Developed during the UK lockdowns, Edeline Lee presented a colourful array of looks for her spring/summer ‘22 collection, exhibited in a quirky digital presentation as part of London Fashion Week.
Focused on feminine fashion, Lee offered up a variety of both statement and staple pieces that replicated and distorted versions of the house’s bestsellers. Bold colour-blocking designs were the core of the collection, alongside deconstructed styles that delivered fascinating silhouettes.
Items were made from leftover fabrics from the designer’s studio, with Lee stating it felt wrong to order new fabric during this time. The result is a dynamically coloured collection, brought together with distinct details like oversized bows, flared hems and cleverly constructed layering.
The Canadian-British designer said about the presentation: “I was dreaming about our collective re-emergence into society - all of our repressed desires to dress up and get out and see new things, to fly up into the sky and blast ourselves all the way to the moon.”
Hong Kong-based visual artist, Franknitty3000 collaborated with the designer on the digital presentation. Intriguing animations did everything from deconstructing the bodies of the models to making them balance on a ball of yarn while holding a cut out of their heads. Multimedia artist Peter Smith then brought the imagery into new dimensions in the collection lookbook, with visuals that looked as if they were moving.
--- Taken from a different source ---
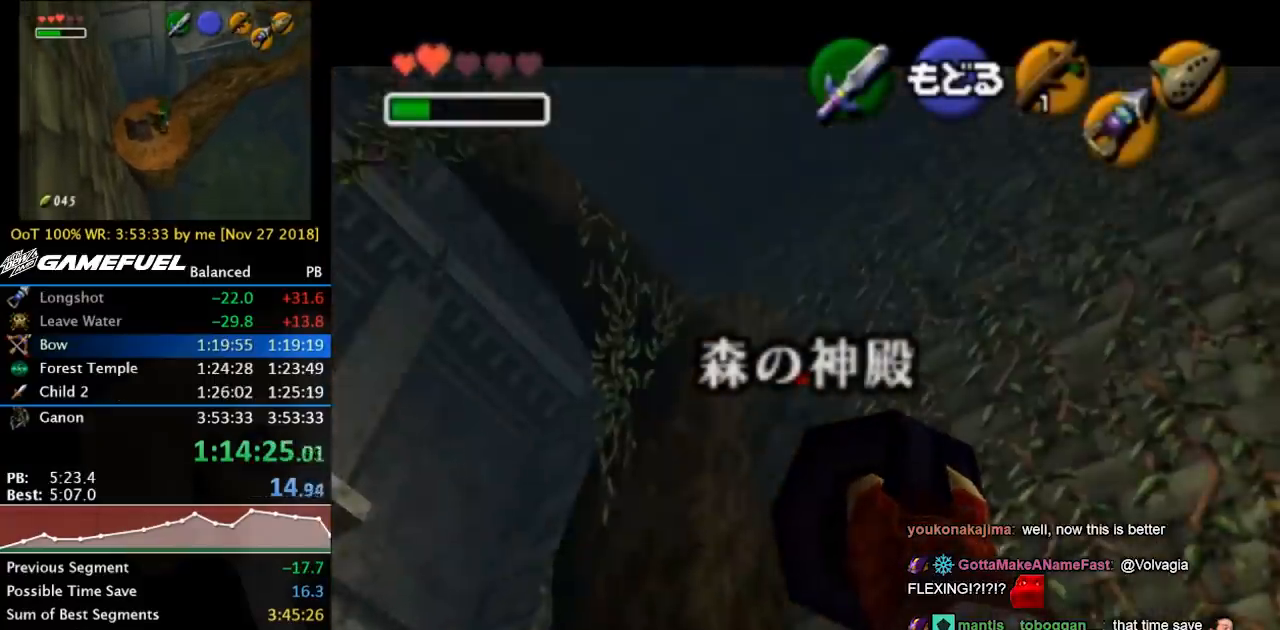
{"buttons": ["Z"], "left_stick": "down-left", "right_stick": "center", "events": [[33, "left_stick", "center"], [300, "left_stick", "down-left"]]}
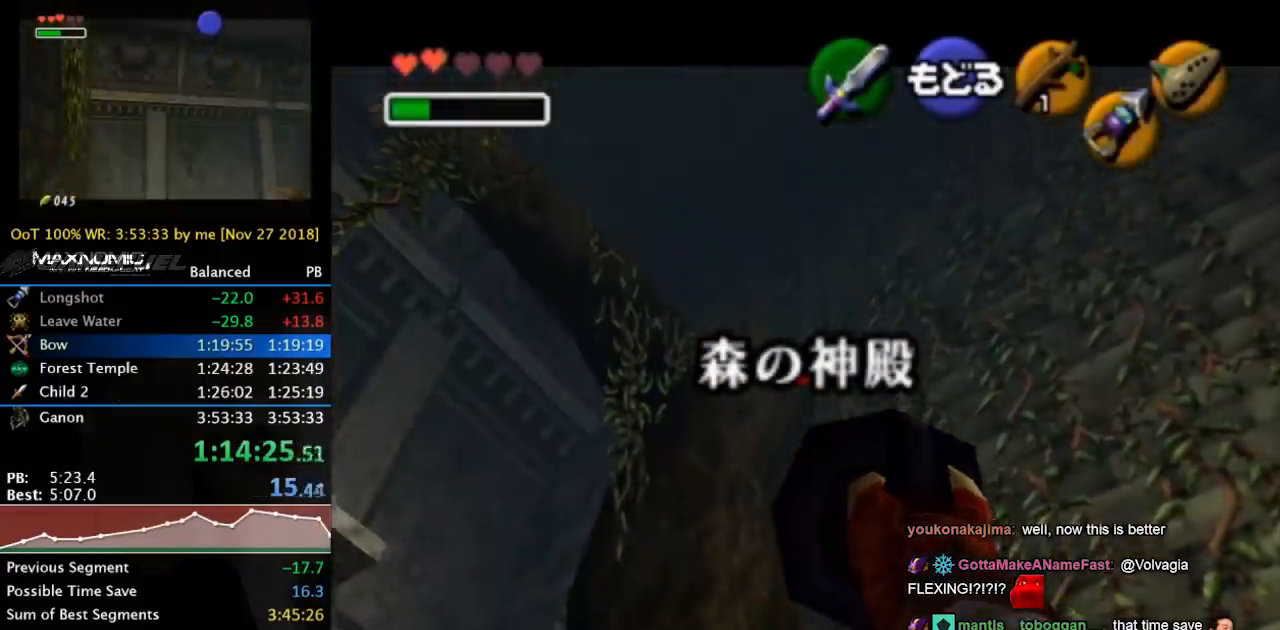
{"buttons": [], "left_stick": "center", "right_stick": "center", "events": [[267, "left_stick", "center"], [400, "Z", "up"]]}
Lee continued: “I’d been exploring the possibilities of digital art for the past couple of seasons and also wanted it to feel absurd, surreal, joyful, exuberant, abundant, diverse - all the colours of the rainbow.”
Further collaborations came from friends and contributors of the house, such as musician Tom Burke, who produced the music, singer Christina Wood on vocals and artist Kyung Roh Bannwart, who art directed the scenery.
“The entire project was a truly collaborative, community effort and most of it was done remotely. We’ve been working for months together, but Frank and Peter and I have never met in person. I zoom them at random hours and turn off the camera - maybe it’s better to meet in our minds,” concluded Edeline.